Exercise 1:
In the account of St. Francis, in what city did Andre Fremiot celebrate his first Mass?
Exercise 2:
Resume the account of St. Francis from the point where it stops.

When such words of a saint are considered alone, almost 400 years after they were written, there may seem little to commend them. Since the man is not here to elaborate on them himself, is there anything in his life that can add context and credibility to them?

We could look, perhaps, to the following incident. On a certain Holy Thursday, the anniversary of the institution of the Blessed Sacrament by the Lord Himself, a priest was celebrating his first Mass. His name was Andre Fremiot, and the Mass was taking place in Dijon, France. St. Francis was present and assisted at the Mass. As he was to receive Holy Communion, he advanced forward on his knees. When he did, rays of light were seen encircling his head. They were especially brilliant at the moment he received the Eucharist. As the priest celebrating his inaugural Mass came from a family of some distinction, many of his relatives were there and witnessed this event.

This is but one incident. Perhaps another would help us believe. If so, one is available. Moving forward a few years, we come to an evening when St. Francis was working on the very book referenced above, Introduction to the Devout Life. He had collapsed while writing and his brother, Louis, entered the room. Above the head of Francis, he saw a ball of fire from which several flames descended. They danced around Francis and touched his garments, without burning them. When Francis was later able to speak, his brother asked him to describe what had happened. He did, but made his brother promise never to tell anyone.

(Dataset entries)
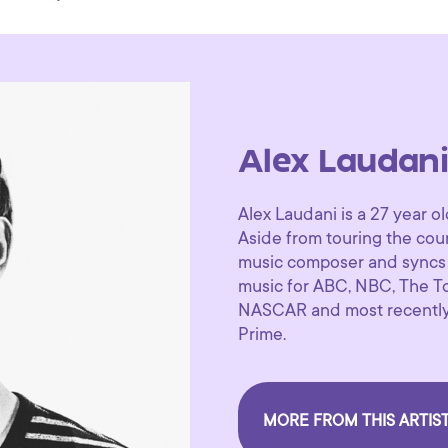
Alex Laudan
Alex Laudani is a 27 year 
Aside from touring the coun
music composer and syncs 
music for ABC, NBC, The T
NASCAR and most recently 
Prime.
MORE FROM THIS ARTIS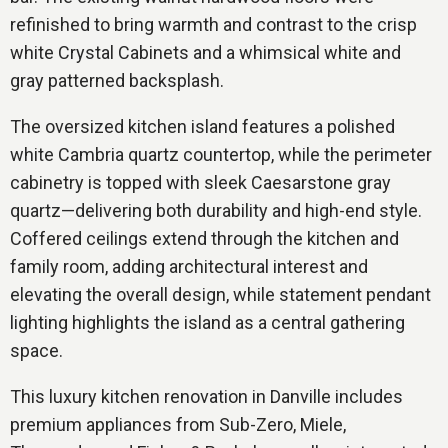
refinished to bring warmth and contrast to the crisp
white Crystal Cabinets and a whimsical white and
gray patterned backsplash.
The oversized kitchen island features a polished
white Cambria quartz countertop, while the perimeter
cabinetry is topped with sleek Caesarstone gray
quartz—delivering both durability and high-end style.
Coffered ceilings extend through the kitchen and
family room, adding architectural interest and
elevating the overall design, while statement pendant
lighting highlights the island as a central gathering
space.
This luxury kitchen renovation in Danville includes
premium appliances from Sub-Zero, Miele,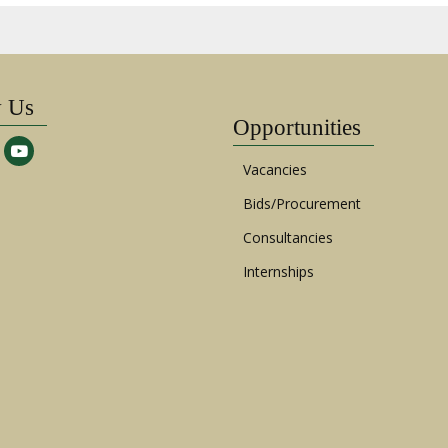
w Us
Opportunities
Vacancies
Bids/Procurement
Consultancies
Internships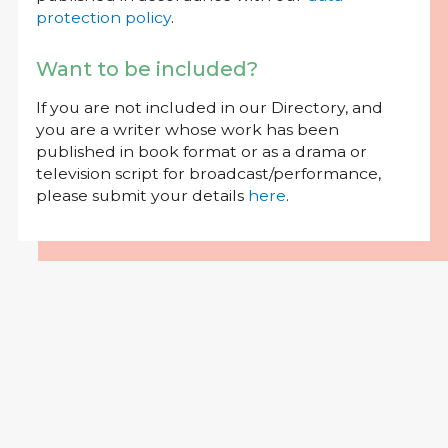
protection policy
.
Want to be included?
If you are not included in our Directory, and
you are a writer whose work has been
published in book format or as a drama or
television script for broadcast/performance,
please submit your details
here
.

Response area 1:
In Dijon, France.

Response area 2:
These are but two incidents. Perhaps a third would persuade still more. If so, we can go to a chapel in Belley, France, shortly before the death of St. Francis. Here, he said a Mass for some sisters belonging to the Order of the Visitation. Once again, he was seen being surrounded by light.**

These are but three instances in the life of this devout man. There are miracles and other instances that are not being mentioned, due to constraints of space.

For St. Francis de Sales, as first stated above, the Eucharist was nothing less than the Real Presence of the Lord here on earth. This Lent, let the light that endowed his writing still speak to us. Let us truly appreciate the sacrifice made for us on the Cross and the Love that impels Him to remain here with us.

*Francis de Sales, St., Introduction to the Devout Life (Grand Rapids, MI, Christian Classics Ethereal Library) http://www.ccel.org/ccel/desales/devout_life.html, Part II, Chapter 14)
** Accounts of the events in the life of St. Francis based on St. Francis de Sales by Louise Stacpoole-Kenny (Rockford, IL, Tan Books, 2002).